In [None]:
import pandas as pd
import numpy as np
import helpers_py
from nltk import word_tokenize
import pickle #to load Glove
from keras.models import Model
from keras.preprocessing.text import Tokenizer
from keras.preprocessing.sequence import pad_sequences
from keras.layers import Input, Embedding,LSTM, Bidirectional, Conv1D, GlobalMaxPooling1D, Dense, Dropout  
from sklearn.metrics import accuracy_score, precision_score, recall_score, f1_score

In [None]:
train_data = pd.read_csv("../input/nlp-getting-started/train.csv")
test_data = pd.read_csv("../input/nlp-getting-started/test.csv")
test_target = pd.read_csv("../input/test-data-with-the-target/test_target.csv")

Preprocessing Data

In [None]:
train_data['text_clean'] = train_data['text'].apply(lambda x : helpers_py.data_preprocessing(x))
test_data['text_clean'] = test_data['text'].apply(lambda x : helpers_py.data_preprocessing(x))
train_data = helpers_py.fix_labels(train_data)

Word Tokenizing with NTLK

In [None]:
train_tokens = [word_tokenize(sen) for sen in train_data.text_clean]
test_tokens = [word_tokenize(sen) for sen in test_data.text_clean]
train_data['tokens'] = train_tokens
test_data['tokens'] = test_tokens

In [None]:
train_data

In [None]:
test_data

In [None]:
def OneHotEncoder(data):
    Real, Not_Real = [],[]
    for target in data.target_fixed:
        if target == 1:
            Real.append(1)
            Not_Real.append(0)
        elif target == 0:
            Real.append(0)
            Not_Real.append(1)
    data['Real'] = Real
    data['Not_Real']= Not_Real
    data = data[['id','keyword','location','text','text_clean','tokens', 'target', 'target_fixed','Real', 'Not_Real']]
    return data

In [None]:
train_data = OneHotEncoder(train_data)

Building the train vocabulary

In [None]:
train_words = [word for tokens in train_data["tokens"] for word in tokens]
train_vocab = sorted(list(set(train_words)))
print("The total number of words in the train vocabulary:", len(train_words))
print("The total number of words in the train vocabulary:",  len(train_vocab))

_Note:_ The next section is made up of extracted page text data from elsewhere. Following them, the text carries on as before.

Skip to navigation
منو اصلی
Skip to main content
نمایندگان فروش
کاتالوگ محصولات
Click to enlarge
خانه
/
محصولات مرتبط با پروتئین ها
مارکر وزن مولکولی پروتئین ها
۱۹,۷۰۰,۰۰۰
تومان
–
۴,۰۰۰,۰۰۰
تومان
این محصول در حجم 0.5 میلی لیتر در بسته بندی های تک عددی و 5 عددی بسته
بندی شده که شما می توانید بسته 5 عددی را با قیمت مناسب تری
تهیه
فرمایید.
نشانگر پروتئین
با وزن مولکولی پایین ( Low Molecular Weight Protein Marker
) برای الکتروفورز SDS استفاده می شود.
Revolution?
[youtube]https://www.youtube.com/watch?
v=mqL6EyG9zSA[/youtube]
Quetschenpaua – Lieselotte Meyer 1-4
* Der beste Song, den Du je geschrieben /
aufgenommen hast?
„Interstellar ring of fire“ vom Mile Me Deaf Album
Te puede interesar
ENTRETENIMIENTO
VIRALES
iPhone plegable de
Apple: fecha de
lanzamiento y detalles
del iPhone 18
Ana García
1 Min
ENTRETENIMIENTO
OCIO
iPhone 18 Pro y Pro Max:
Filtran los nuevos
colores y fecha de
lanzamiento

[](http://)Building the test vocabulary

In [None]:
test_words = [word for tokens in test_data["tokens"] for word in tokens]
test_vocab = sorted(list(set(test_words)))
print("The total number of words in the test vocabulary:", len(test_words))
print("The total number of words in the test vocabulary:",  len(test_vocab))

Loading the Glove pretrained vector

In [None]:
with open('../input/pickled-glove840b300d-for-10sec-loading/glove.840B.300d.pkl', 'rb') as fp:
    glove = pickle.load(fp)
print ('Glove is Loaded ')

Building the train dictionary with Keras Tokenizer

In [None]:
tokenizer = Tokenizer(num_words = len(train_vocab), lower=True, char_level=False)
tokenizer.fit_on_texts(train_data["text_clean"].tolist())
train_word_index = tokenizer.word_index

training_sequences = tokenizer.texts_to_sequences(train_data["text_clean"].tolist())
test_sequences = tokenizer.texts_to_sequences(test_data["text_clean"].tolist())

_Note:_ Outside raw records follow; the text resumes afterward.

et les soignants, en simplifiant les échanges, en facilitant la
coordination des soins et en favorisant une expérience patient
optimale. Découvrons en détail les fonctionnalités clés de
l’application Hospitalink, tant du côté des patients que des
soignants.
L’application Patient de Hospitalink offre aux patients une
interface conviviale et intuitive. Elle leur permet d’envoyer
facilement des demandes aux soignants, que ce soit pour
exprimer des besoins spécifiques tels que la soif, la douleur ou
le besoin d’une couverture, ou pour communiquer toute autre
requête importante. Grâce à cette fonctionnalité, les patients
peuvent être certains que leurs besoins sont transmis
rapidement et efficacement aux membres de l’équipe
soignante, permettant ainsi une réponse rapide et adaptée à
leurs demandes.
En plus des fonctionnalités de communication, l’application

Padding sequences to the maximum sequece length from EDA

In [None]:
train_pad_seq = pad_sequences(training_sequences, maxlen=23)
test_pad_seq = pad_sequences(test_sequences, maxlen=23)

Building Glove embedding weights

In [None]:
train_embedding_weights = np.zeros((len(train_word_index) + 1, 300))
for word,index in train_word_index.items():
    train_embedding_weights[index,:] = glove[word] if word in glove else np.random.rand(300)

In [None]:
def BiLSTM_CNN_Model(embeddings, max_sequence_length, num_words, embedding_dim, labels_index):
    
    embedding_layer = Embedding(num_words,
                            embedding_dim,
                            weights=[embeddings],
                            input_length=max_sequence_length,
                            trainable=False)
    
    sequence_input = Input(shape=(max_sequence_length,), dtype='int32')
    embedded_sequences = embedding_layer(sequence_input)
    embedded_sequences = Dropout(0.3)(embedded_sequences)
    l_lstm = Bidirectional(LSTM(300, activation = 'relu', return_sequences = True))(embedded_sequences)
    l_conv1 = Conv1D(filters=300, kernel_size=2, activation='relu')(l_lstm)
    l_conv2 = Conv1D(filters=300, kernel_size=3, activation='relu')(l_conv1)
    l_conv3 = Conv1D(filters=300, kernel_size=4, activation='relu')(l_conv2)
    l_pool = GlobalMaxPooling1D()(l_conv3)
    l_d1 = Dense(150, activation='relu')(l_pool)
    l_d1 = Dropout(0.2)(l_d1)
    l_d2 = Dense(75, activation='relu')(l_d1)
    l_d2 = Dropout(0.2)(l_d2)
    preds = Dense(labels_index, activation='sigmoid')(l_d2)
    
    model = Model(sequence_input, preds)
    model.compile(loss='binary_crossentropy',
                  optimizer='adam',
                  metrics=['acc'])
    model.summary()
    return model

In [None]:
x_train = train_pad_seq
label_names = ['Real', 'Not_Real']
y_train = train_data[label_names].values

In [None]:
model = BiLSTM_CNN_Model(train_embedding_weights, 23, len(train_word_index)+1, 300, 2)

In [None]:
num_epochs = 30
batch_size = 512

In [None]:
hist = model.fit(x_train, y_train, epochs=num_epochs, validation_split=0.2, shuffle=True, batch_size=batch_size)

In [None]:
predictions = model.predict(test_pad_seq, batch_size=512, verbose=1)

In [None]:
labels = [1, 0]
prediction_labels=[]
for p in predictions:
    prediction_labels.append(labels[np.argmax(p)])

In [None]:
y_true = test_target['target']
y_pred = prediction_labels

In [None]:
print("Accuracy score: ", accuracy_score(y_true, y_pred))
print("Precision score: ", precision_score(y_true, y_pred))
print("Recall score: ", recall_score(y_true, y_pred))
print("F1 score: ", f1_score(y_true, y_pred))